> [WORK INSTRUCTIONS]:
Throughout the material, count the lines with the word "second" in them, and answer with only the figure.

> [RECORDS SUPPLIED]:
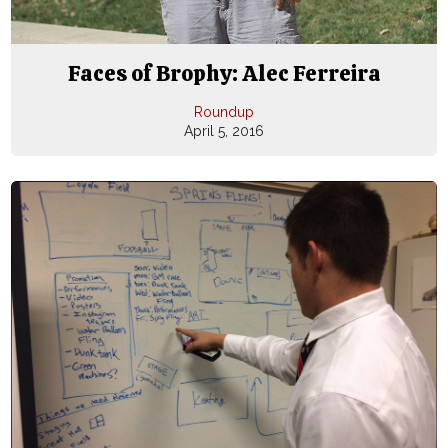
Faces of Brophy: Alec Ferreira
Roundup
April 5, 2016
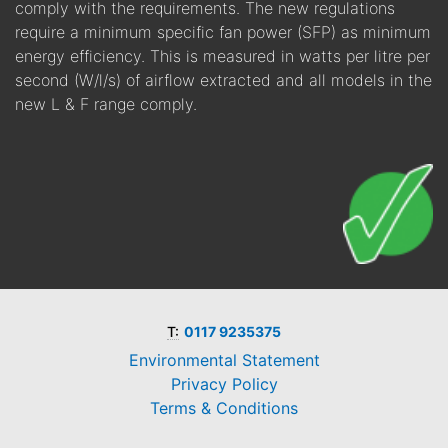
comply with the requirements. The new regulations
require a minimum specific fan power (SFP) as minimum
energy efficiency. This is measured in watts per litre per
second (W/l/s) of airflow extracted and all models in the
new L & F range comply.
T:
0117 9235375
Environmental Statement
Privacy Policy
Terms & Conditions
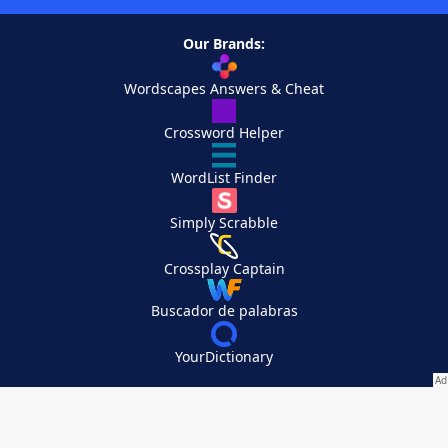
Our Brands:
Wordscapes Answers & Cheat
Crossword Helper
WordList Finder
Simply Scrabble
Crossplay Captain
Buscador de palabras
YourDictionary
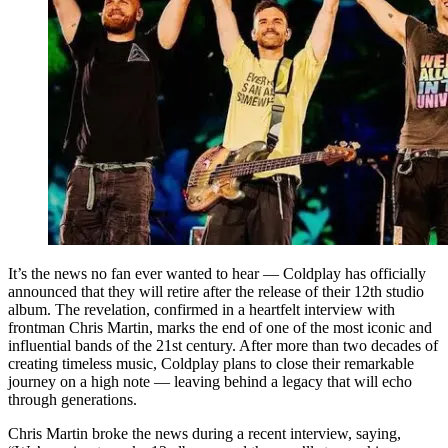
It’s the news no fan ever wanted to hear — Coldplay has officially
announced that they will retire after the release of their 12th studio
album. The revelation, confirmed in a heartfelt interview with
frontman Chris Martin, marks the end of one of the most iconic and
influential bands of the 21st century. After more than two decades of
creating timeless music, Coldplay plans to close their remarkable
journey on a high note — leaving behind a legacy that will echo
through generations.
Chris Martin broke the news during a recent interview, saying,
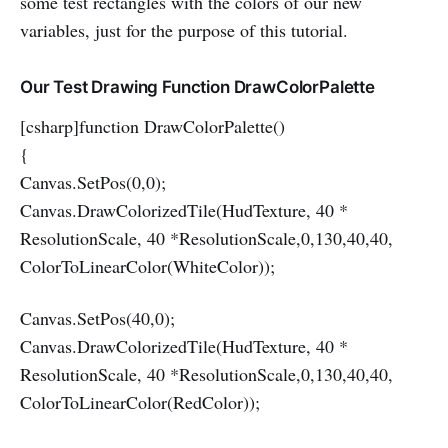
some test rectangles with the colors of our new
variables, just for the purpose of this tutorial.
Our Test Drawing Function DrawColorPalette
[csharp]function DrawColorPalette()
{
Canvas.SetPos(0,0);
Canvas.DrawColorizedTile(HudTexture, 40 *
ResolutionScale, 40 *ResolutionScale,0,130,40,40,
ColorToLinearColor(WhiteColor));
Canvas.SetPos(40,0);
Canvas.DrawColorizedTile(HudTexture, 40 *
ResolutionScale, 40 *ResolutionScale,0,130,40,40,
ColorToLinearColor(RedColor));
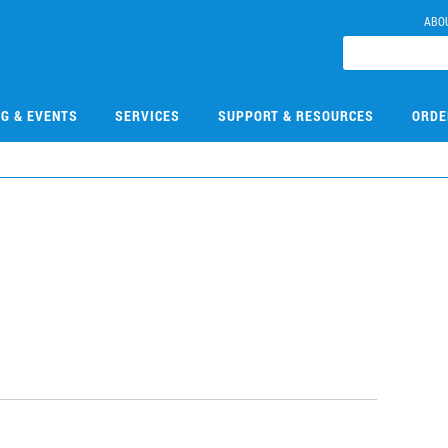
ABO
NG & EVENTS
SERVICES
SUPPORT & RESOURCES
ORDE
--
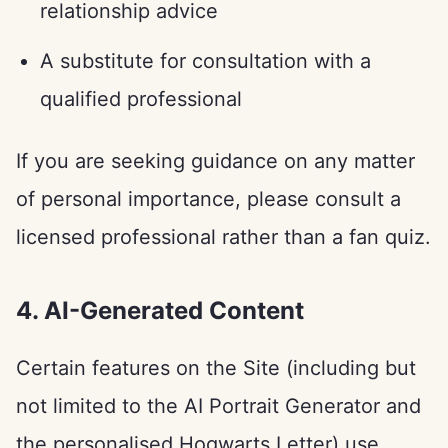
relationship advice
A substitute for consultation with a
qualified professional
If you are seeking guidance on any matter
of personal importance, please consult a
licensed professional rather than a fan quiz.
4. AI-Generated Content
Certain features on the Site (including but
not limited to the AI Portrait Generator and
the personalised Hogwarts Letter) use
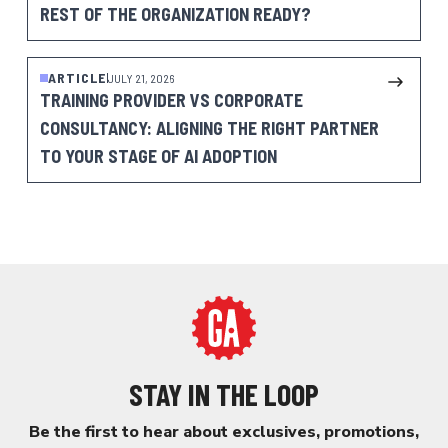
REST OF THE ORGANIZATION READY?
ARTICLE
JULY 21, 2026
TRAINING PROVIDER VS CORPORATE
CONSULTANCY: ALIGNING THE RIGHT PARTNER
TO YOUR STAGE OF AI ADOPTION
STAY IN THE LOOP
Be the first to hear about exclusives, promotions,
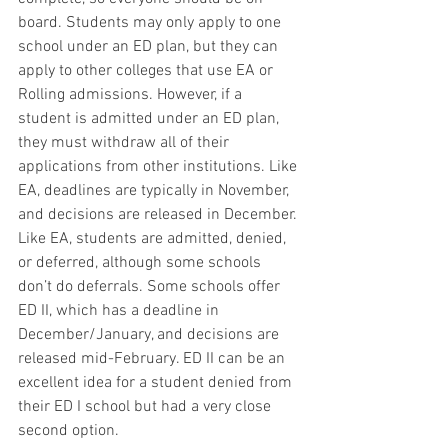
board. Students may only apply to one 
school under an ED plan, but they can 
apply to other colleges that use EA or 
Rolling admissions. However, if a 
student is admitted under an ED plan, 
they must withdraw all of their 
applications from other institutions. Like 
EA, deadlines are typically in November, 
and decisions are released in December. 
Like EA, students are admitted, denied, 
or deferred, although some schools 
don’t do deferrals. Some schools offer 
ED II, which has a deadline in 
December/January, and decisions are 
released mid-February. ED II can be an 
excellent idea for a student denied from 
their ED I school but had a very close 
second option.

> [EXERCISE OUTPUT]:
2